In a competitive property market, a pre-approved home loan is necessary if you want to win the property you are aiming for. Sellers tend to give priority to homebuyers with a pre-approved loan because the funding is readily available. Without it, you’ll be at the bottom of the seller’s list.
So, make sure not to commit the mistake of shopping around before talking to the bank or lender. Getting a pre-approved mortgage will give you confidence and bargaining power when speaking with the seller. It will also give you the edge over those prospective buyers without a mortgage pre-approval.
Other than giving you the upper hand among other home buyers, a pre-approved home loan will also let you know how much you can afford for a property. This will ensure that you will not overspend but choose the property that’s right for your budget.
Sometimes, people tend to be careless about their credit profile, especially during a mortgage application. This is one of the common mistakes that first-time buyers make. They get new loans, open a new line of credit, or neglect the repayment schedules while the mortgage approval is still undecided.
Doing this will put your loan approval in danger.
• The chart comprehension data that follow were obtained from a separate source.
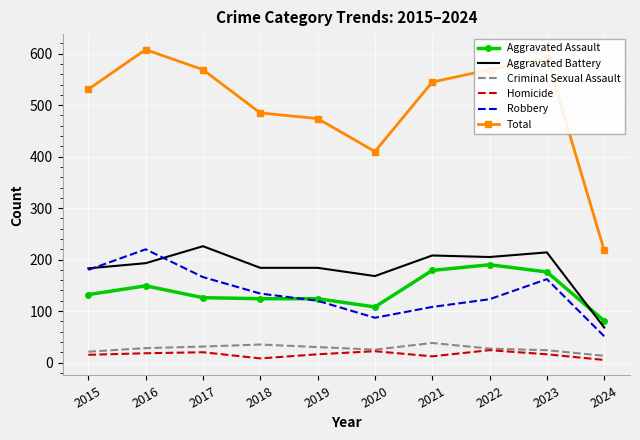

At how many categories does at least one series exceed 264?

9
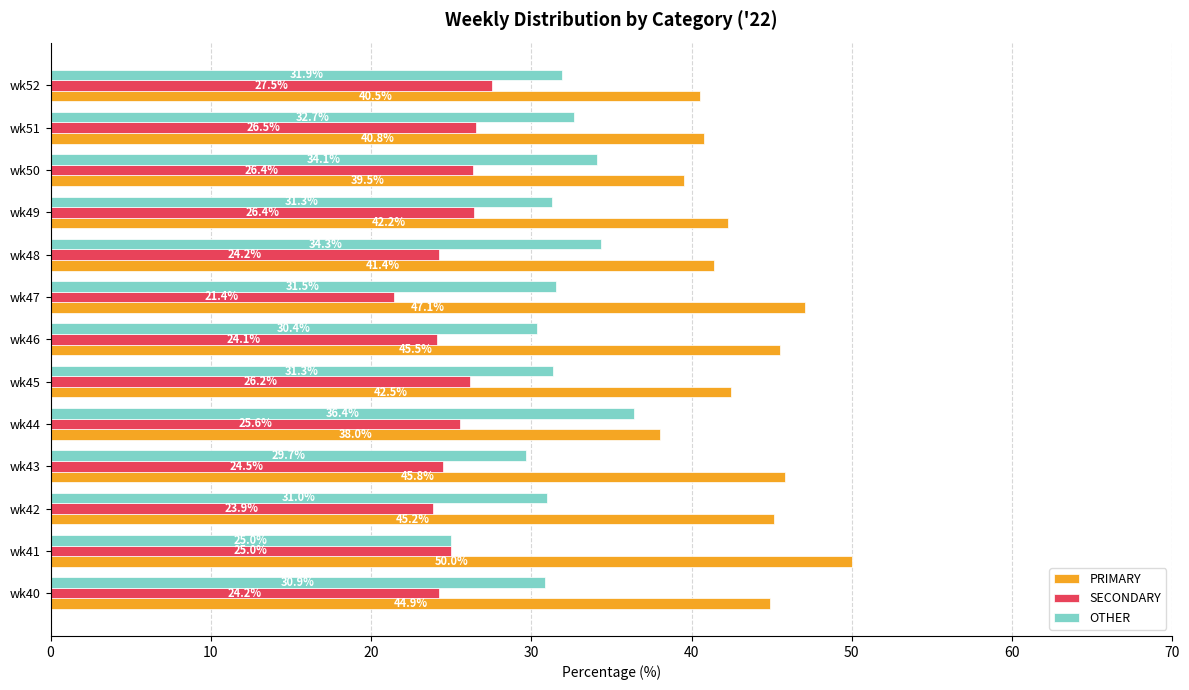

The value of SECONDARY at wk45 is 8.7. True or false?

False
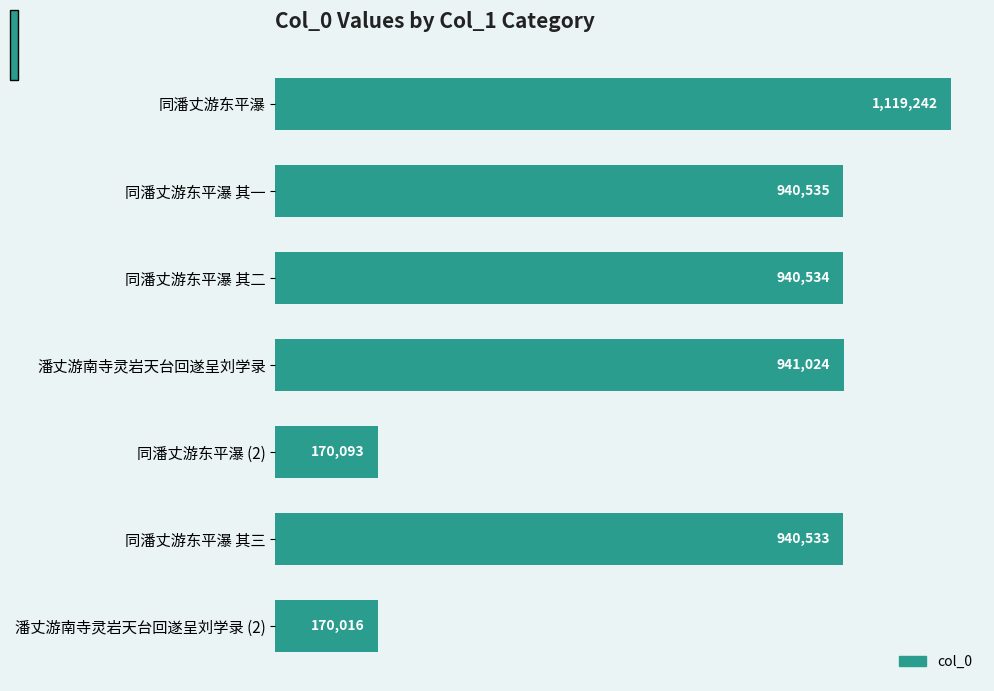

What is the greatest value displayed?

1119242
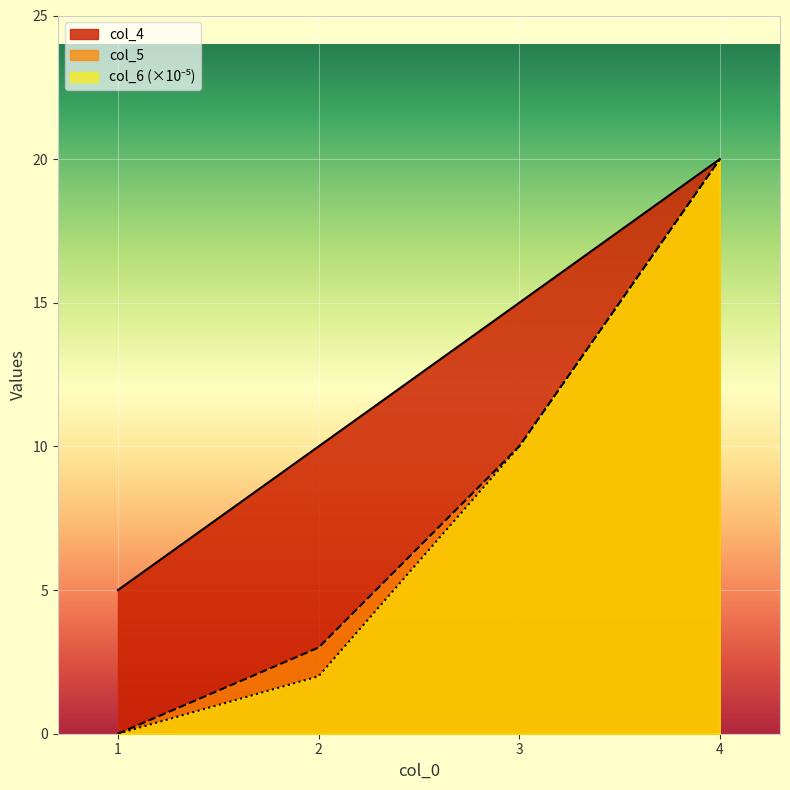

Reading left to right, transcribe all the data shown in this chart.

col_4: 1=5	2=10	3=15	4=20
col_5: 1=0	2=3	3=10	4=20
col_6: 1=0	2=2	3=10	4=20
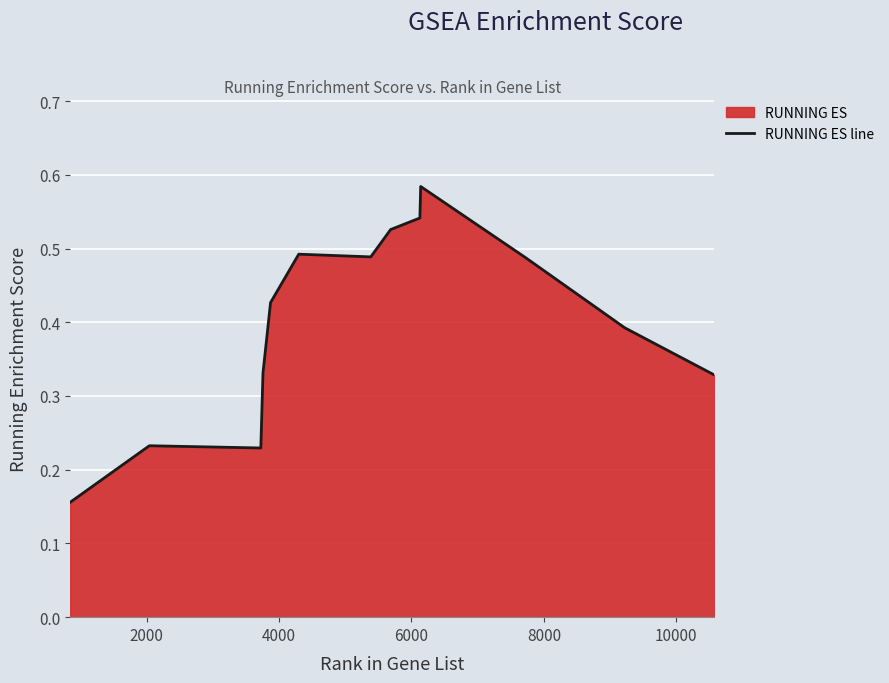

What is the minimum value shown in the chart?

0.2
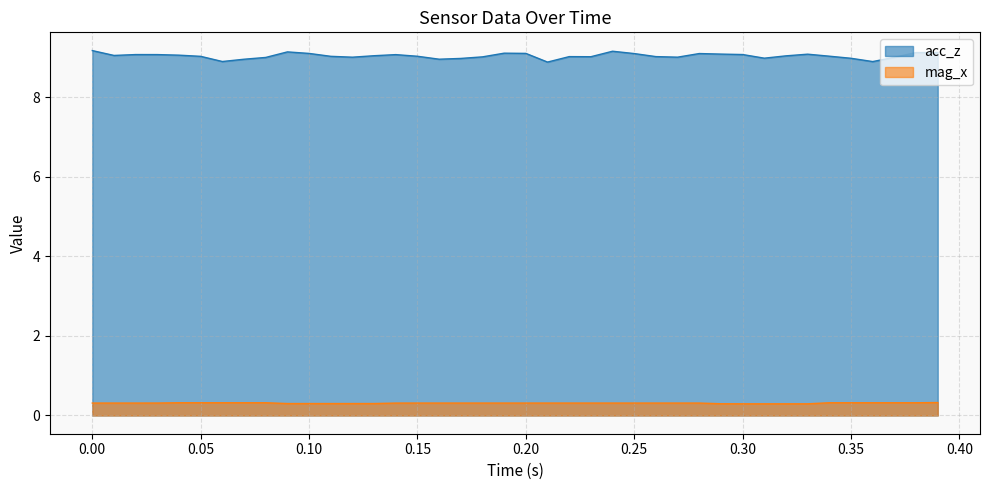

Which series has the widest spread of values?

acc_z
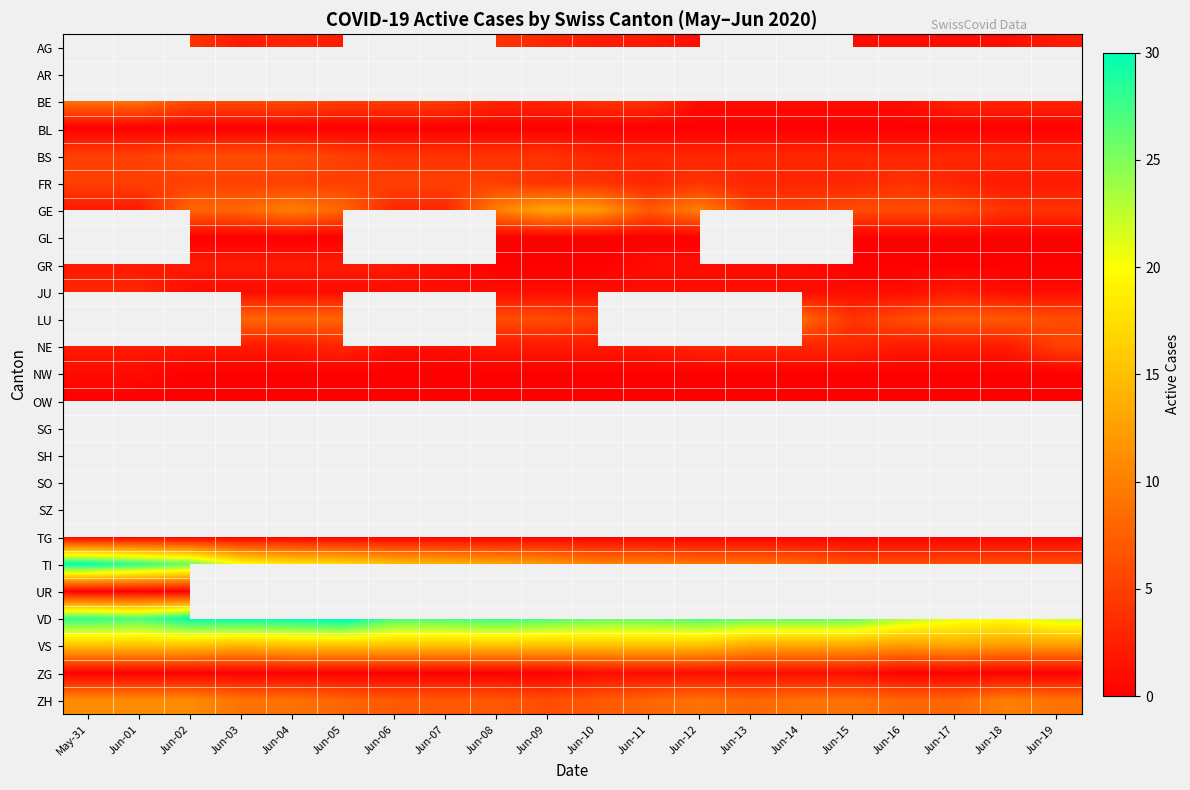

How many series are shown in this chart?

25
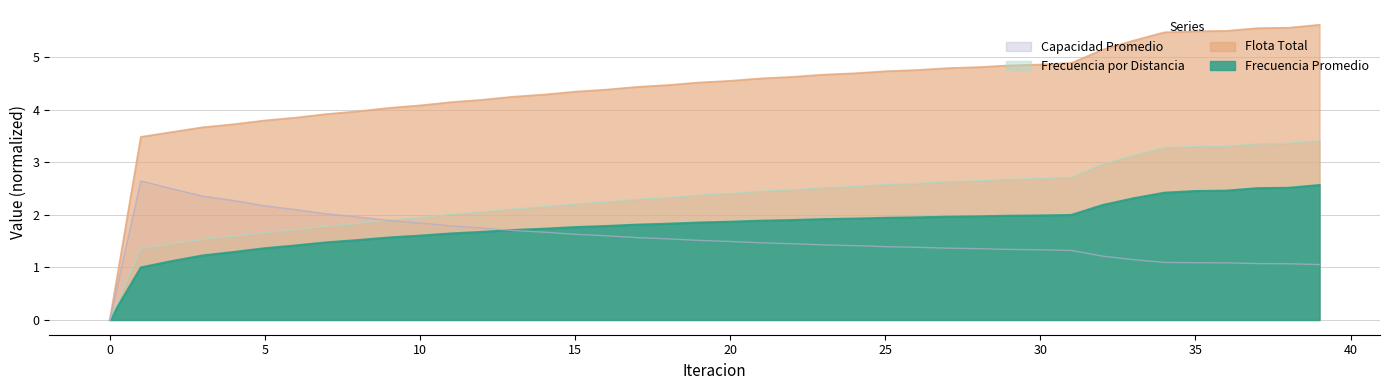

Count the number of data series in this chart.

4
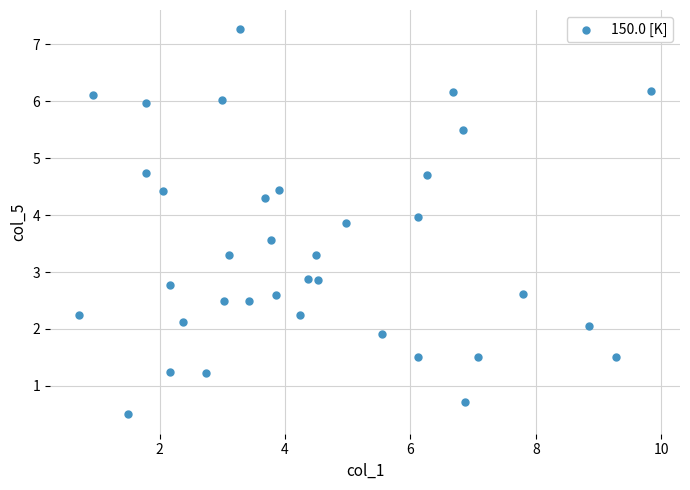

What is the range of Y values (max minus min)?

6.8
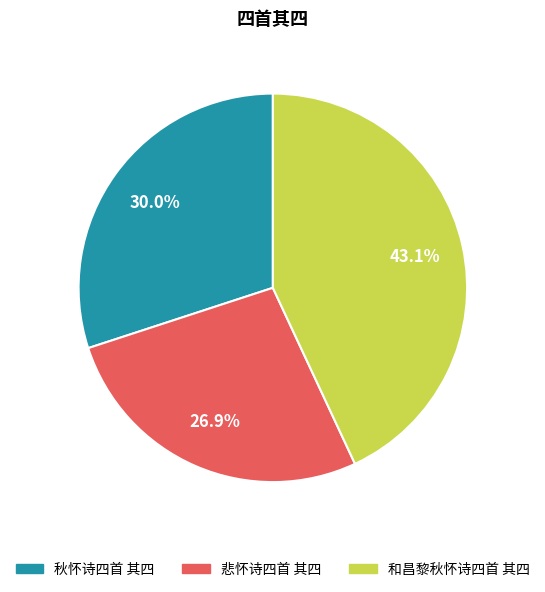

The 秋怀诗四首 其四 slice represents 30% of the pie. True or false?

True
Even though you already received a pre-approved mortgage, the banks and lenders can still decide against your application if there’s a sudden change in your credit standing.
Avoid this from happening by maintaining the status quo in your credit profile up to the final approval of your mortgage. If there’s something you need to change, it will be for the improvement of your current finances. Settle your existing debts to less than 30% of your credit limit and pay your monthly dues on time.
First-time home buyers usually talk to one lender and consider the deal done. Once they get the loan approval, they don’t bother comparing it with other banks or lenders to see if they can get a better deal. This mistake is something you must avoid at all costs because it can lose you thousands of dollars in interest savings.
By not talking to multiple banks or lenders, you’re missing out on the chance to get the lowest interest rate possible for your property purchase. It will also prevent you from choosing the best mortgage deal that’s right for your financial profile.
So, make sure to shop around with different banks and lenders. Compare their rates, loan terms, and processing fees. Ask for certain mortgage features like pre-payments and early termination of the loan. Once you compare them, you can make an informed decision on which lender is best for your home purchase.
Buying your first home is something that you must take seriously and prepare for very well. One mistake can jeopardize not only the approval of your mortgage but also your long-term finances. Keep in mind these common mistakes that first-time buyers commit and make a good effort of avoiding them all and make the right decisions towards the success of your first home purchase.